* _TASK INSTRUCTIONS_
Only one portion of the data is to be written out: from the line bearing "For every layout" through the line bearing "Document page, 2000x1125 pixels.". Write it exactly as it appears.

* _DATA IN THIS EXERCISE_
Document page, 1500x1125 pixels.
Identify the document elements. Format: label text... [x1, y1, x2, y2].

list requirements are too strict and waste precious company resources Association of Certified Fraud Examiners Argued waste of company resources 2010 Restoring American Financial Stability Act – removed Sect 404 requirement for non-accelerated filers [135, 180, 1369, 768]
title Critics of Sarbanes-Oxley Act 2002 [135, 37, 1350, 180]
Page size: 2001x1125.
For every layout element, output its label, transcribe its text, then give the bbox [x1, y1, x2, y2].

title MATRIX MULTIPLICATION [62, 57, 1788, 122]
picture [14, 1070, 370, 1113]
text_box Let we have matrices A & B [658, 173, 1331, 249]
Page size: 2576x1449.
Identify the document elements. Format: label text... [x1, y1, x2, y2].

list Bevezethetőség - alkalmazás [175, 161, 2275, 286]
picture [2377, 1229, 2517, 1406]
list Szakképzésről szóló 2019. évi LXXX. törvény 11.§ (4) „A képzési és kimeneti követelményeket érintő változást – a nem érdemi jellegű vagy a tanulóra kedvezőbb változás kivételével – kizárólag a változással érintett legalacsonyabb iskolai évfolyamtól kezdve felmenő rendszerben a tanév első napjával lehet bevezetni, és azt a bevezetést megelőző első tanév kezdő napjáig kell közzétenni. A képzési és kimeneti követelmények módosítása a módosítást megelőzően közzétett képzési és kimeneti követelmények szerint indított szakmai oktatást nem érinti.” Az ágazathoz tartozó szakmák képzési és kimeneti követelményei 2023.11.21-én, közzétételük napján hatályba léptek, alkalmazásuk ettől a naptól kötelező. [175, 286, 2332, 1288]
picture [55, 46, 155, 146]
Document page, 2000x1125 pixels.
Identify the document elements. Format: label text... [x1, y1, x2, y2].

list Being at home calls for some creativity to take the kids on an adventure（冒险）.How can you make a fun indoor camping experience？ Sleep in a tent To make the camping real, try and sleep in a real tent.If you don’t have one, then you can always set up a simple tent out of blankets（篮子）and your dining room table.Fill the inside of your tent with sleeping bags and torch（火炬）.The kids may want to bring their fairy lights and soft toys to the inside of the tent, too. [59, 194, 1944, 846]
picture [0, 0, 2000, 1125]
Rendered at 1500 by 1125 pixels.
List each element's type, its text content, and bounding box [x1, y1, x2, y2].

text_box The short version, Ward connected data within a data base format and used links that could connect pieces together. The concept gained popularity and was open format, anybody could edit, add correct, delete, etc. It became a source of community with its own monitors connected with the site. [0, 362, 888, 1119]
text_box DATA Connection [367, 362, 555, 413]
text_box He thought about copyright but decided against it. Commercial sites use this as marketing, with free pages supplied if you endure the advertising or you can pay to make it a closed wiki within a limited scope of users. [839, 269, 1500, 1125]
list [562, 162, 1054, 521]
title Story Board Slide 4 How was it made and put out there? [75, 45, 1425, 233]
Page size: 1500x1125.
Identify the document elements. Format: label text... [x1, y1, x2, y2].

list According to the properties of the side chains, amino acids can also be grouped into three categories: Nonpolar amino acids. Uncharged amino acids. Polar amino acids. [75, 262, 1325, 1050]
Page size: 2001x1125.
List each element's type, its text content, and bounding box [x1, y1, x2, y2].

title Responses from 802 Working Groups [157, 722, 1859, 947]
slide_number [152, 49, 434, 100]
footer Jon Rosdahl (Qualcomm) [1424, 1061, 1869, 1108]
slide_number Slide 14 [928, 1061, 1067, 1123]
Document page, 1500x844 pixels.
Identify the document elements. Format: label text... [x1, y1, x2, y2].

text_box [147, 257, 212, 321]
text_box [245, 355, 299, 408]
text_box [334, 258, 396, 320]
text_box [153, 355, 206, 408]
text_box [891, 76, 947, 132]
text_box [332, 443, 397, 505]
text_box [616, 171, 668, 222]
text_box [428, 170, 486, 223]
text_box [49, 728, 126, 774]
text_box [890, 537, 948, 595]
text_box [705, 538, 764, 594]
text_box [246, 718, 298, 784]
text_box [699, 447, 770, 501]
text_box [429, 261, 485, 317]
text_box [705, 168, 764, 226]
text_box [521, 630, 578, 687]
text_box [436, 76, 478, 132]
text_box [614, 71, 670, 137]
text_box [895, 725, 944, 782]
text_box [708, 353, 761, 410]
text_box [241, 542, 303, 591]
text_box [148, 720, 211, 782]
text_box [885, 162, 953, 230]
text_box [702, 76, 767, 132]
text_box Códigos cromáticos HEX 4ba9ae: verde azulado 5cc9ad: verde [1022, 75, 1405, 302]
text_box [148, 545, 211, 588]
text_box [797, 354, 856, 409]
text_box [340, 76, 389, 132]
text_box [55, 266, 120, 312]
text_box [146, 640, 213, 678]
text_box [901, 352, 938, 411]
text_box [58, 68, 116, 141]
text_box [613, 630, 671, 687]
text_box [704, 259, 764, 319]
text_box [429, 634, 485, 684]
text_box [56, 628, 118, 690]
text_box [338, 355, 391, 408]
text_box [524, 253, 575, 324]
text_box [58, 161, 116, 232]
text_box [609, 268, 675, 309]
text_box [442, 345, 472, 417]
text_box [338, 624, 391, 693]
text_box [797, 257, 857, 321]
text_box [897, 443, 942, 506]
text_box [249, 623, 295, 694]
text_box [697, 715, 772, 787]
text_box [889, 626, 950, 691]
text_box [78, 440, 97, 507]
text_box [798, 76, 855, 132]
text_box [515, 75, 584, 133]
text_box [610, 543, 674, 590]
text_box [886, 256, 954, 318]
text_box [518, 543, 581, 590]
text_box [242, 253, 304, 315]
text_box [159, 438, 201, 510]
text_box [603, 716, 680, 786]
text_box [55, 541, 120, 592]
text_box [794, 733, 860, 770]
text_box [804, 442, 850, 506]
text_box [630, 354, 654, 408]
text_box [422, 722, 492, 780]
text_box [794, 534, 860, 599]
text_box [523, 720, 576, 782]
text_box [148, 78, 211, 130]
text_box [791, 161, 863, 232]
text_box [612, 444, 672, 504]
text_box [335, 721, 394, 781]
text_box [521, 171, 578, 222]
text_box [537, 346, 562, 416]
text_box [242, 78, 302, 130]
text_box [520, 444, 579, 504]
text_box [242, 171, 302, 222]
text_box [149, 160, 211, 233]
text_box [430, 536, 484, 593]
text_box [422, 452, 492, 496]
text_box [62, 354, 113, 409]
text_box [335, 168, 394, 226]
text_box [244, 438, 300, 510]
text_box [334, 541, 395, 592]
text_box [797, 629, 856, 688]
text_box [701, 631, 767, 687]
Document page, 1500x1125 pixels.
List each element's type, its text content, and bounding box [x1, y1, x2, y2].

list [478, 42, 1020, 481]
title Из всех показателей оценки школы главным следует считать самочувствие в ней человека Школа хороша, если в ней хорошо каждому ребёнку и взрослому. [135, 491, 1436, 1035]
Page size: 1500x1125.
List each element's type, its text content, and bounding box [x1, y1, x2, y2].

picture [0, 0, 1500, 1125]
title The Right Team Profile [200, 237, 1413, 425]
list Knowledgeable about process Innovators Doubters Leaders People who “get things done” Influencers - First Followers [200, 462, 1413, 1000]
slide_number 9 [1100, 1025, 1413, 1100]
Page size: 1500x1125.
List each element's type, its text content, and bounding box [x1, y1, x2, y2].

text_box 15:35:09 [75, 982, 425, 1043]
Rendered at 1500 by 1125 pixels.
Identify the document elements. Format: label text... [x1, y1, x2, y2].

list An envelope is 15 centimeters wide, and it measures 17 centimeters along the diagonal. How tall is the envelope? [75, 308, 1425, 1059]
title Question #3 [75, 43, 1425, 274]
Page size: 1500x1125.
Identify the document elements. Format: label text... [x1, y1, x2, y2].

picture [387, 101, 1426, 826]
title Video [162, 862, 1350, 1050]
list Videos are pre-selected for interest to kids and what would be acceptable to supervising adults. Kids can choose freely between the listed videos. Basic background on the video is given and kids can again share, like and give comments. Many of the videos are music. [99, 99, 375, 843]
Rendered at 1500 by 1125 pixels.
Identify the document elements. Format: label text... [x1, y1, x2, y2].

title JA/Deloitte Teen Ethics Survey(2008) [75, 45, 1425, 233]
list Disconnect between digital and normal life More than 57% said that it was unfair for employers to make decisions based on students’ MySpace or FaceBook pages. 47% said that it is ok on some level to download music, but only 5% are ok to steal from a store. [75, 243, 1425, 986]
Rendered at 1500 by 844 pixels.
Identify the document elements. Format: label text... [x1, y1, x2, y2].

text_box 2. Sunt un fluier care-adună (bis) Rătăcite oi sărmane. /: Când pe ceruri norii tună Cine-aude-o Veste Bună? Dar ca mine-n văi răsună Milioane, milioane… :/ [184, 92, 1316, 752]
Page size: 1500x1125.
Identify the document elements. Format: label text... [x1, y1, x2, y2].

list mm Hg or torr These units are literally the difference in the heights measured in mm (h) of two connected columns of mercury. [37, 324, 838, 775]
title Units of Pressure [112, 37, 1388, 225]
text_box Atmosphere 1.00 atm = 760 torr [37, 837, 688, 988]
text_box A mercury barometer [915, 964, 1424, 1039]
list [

* _PROBLEM SOLUTION_
For every layout element, output its label, transcribe its text, then give the bbox [x1, y1, x2, y2].

title MATRIX MULTIPLICATION [62, 57, 1788, 122]
picture [14, 1070, 370, 1113]
text_box Let we have matrices A & B [658, 173, 1331, 249]
Page size: 2576x1449.
Identify the document elements. Format: label text... [x1, y1, x2, y2].

list Bevezethetőség - alkalmazás [175, 161, 2275, 286]
picture [2377, 1229, 2517, 1406]
list Szakképzésről szóló 2019. évi LXXX. törvény 11.§ (4) „A képzési és kimeneti követelményeket érintő változást – a nem érdemi jellegű vagy a tanulóra kedvezőbb változás kivételével – kizárólag a változással érintett legalacsonyabb iskolai évfolyamtól kezdve felmenő rendszerben a tanév első napjával lehet bevezetni, és azt a bevezetést megelőző első tanév kezdő napjáig kell közzétenni. A képzési és kimeneti követelmények módosítása a módosítást megelőzően közzétett képzési és kimeneti követelmények szerint indított szakmai oktatást nem érinti.” Az ágazathoz tartozó szakmák képzési és kimeneti követelményei 2023.11.21-én, közzétételük napján hatályba léptek, alkalmazásuk ettől a naptól kötelező. [175, 286, 2332, 1288]
picture [55, 46, 155, 146]
Document page, 2000x1125 pixels.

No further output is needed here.